Text block:
○ ○ ○ ○ ○

Storing boot_id is not good enough. You need to store the identity of the
superblock, because remounts can occur. Also, if errors happen
after flushing pages through writeback, they may never have been reported
to the user, so we need to see if those happened as well.

^ permalink raw reply	[flat|nested] 20+ messages in thread

* Re: [PATCH v7] overlayfs: Provide a mount option "volatile" to skip sync
  2020-11-09 17:25       ` Sargun Dhillon
@ 2020-11-09 19:39         ` Amir Goldstein
  2020-11-09 20:24           ` Vivek Goyal
  0 siblings, 1 reply; 20+ messages in thread
From: Amir Goldstein @ 2020-11-09 19:39 UTC (permalink / raw)
  To: Sargun Dhillon
  Cc: Vivek Goyal, overlayfs, Miklos Szeredi, Giuseppe Scrivano,
	Daniel J Walsh

On Mon, Nov 9, 2020 at 7:26 PM Sargun Dhillon <sargun@sargun.me> wrote:
>
> On Mon, Nov 9, 2020 at 9:22 AM Vivek Goyal <vgoyal@redhat.com> wrote:
> >
> > On Fri, Nov 06, 2020 at 09:00:07PM +0200, Amir Goldstein wrote:
> > > On Fri, Nov 6, 2020 at 7:59 PM Sargun Dhillon <sargun@sargun.me> wrote:
> > > >
> > > > On Mon, Aug 31, 2020 at 11:15 AM Vivek Goyal <vgoyal@redhat.com> wrote:
> > > > >
> > > > > Container folks are complaining that dnf/yum issues too many sync while
> > > > > installing packages and this slows down the image build. Build
> > > > > requirement is such that they don't care if a node goes down while
> > > > > build was still going on. In that case, they will simply throw away
> > > > > unfinished layer and start new build. So they don't care about syncing
> > > > > intermediate state to the disk and hence don't want to pay the price
> > > > > associated with sync.
> > > > >
> > > > > So they are asking for mount options where they can disable sync on overlay
> > > > > mount point.
> > > > >
> > > > > They primarily seem to have two use cases.

○ ○ ○ ○ ○

Exercises to complete:
a - Print the part of the overlayfs thread from "Storing boot_id is" up to and including "happened as well.".
b - Resume the overlayfs mailing-list thread right after its final line and keep writing it.
The material has nothing to do with the overlayfs thread above.

Collected material:
○ ○ ○ ○ ○

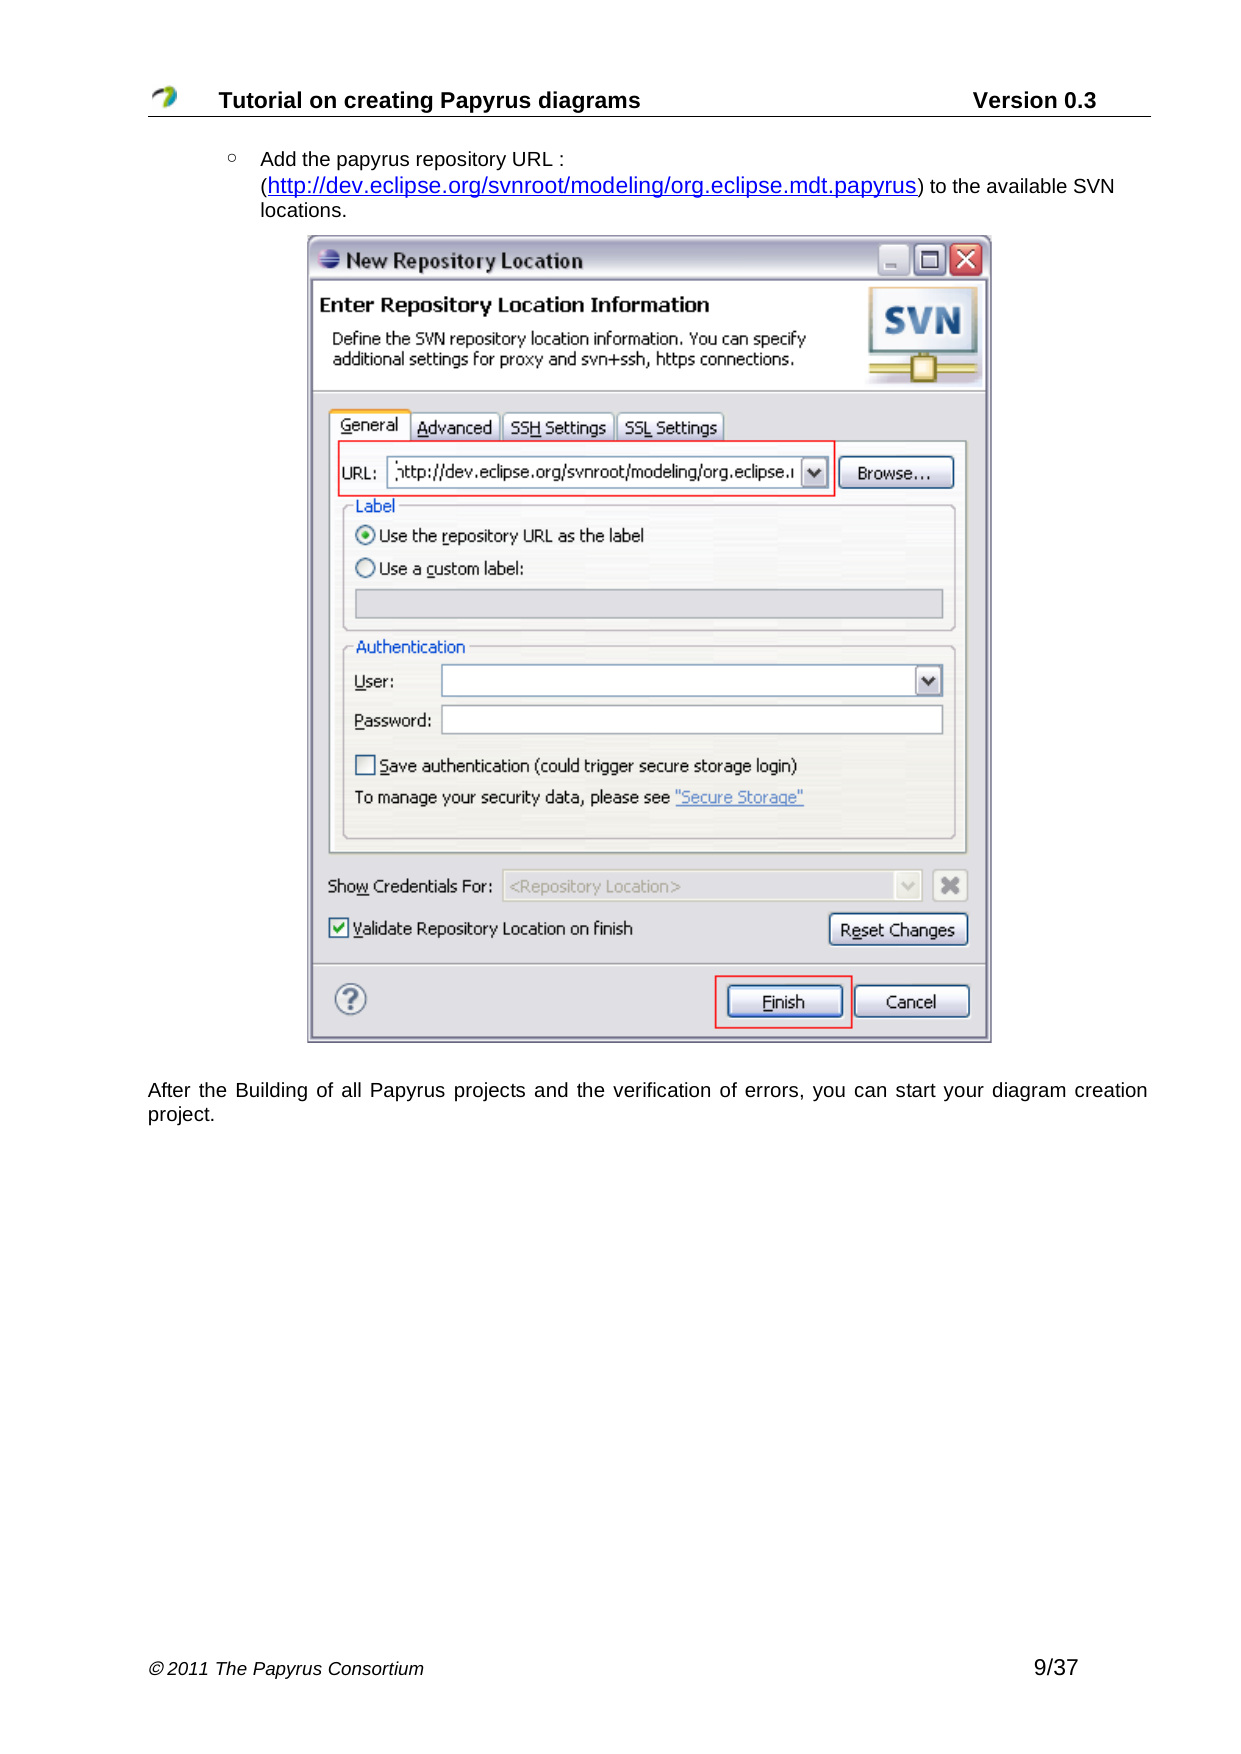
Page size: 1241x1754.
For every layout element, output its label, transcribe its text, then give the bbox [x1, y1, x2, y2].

○ ○ ○ ○ ○

Solved tasks:
a -
Storing boot_id is not good enough. You need to store the identity of the
superblock, because remounts can occur. Also, if errors happen
after flushing pages through writeback, they may never have been reported
to the user, so we need to see if those happened as well.

b -
> > > > >
> > > > > - For building images, they will mount overlay with nosync and then sync
> > > > >   upper layer after unmounting overlay and reuse upper as lower for next
> > > > >   layer.
> > > > >
> > > > > - For running containers, they don't seem to care about syncing upper
> > > > >   layer because if node goes down, they will simply throw away upper
> > > > >   layer and create a fresh one.
> > > > >
> > > > > So this patch provides a mount option "volatile" which disables all forms
> > > > > of sync. Now it is caller's responsibility to throw away upper if
> > > > > system crashes or shuts down and start fresh.
> > > > >
> > > > > With "volatile", I am seeing roughly 20% speed up in my VM where I am just
> > > > > installing emacs in an image. Installation time drops from 31 seconds to
> > > > > 25 seconds when nosync option is used. This is for the case of building on top
> > > > > of an image where all packages are already cached. That way I take
> > > > > out the network operations latency out of the measurement.
> > > > >
> > > > > Giuseppe is also looking to cut down on number of iops done on the
> > > > > disk. He is complaining that often in cloud their VMs are throttled
> > > > > if they cross the limit. This option can help them where they reduce
> > > > > number of iops (by cutting down on frequent sync and writebacks).
> > > > >
> > > [...]
> > > > There is some slightly confusing behaviour here [I realize this
> > > > behaviour is as intended]:
> > > >
> > > > (root) ~ # mount -t overlay -o
> > > > volatile,index=off,lowerdir=/root/lowerdir,upperdir=/root/upperdir,workdir=/root/workdir
> > > > none /mnt/foo
> > > > (root) ~ # umount /mnt/foo
> > > > (root) ~ # mount -t overlay -o
> > > > volatile,index=off,lowerdir=/root/lowerdir,upperdir=/root/upperdir,workdir=/root/workdir
> > > > none /mnt/foo
> > > > mount: /mnt/foo: wrong fs type, bad option, bad superblock on none,
> > > > missing codepage or helper program, or other error.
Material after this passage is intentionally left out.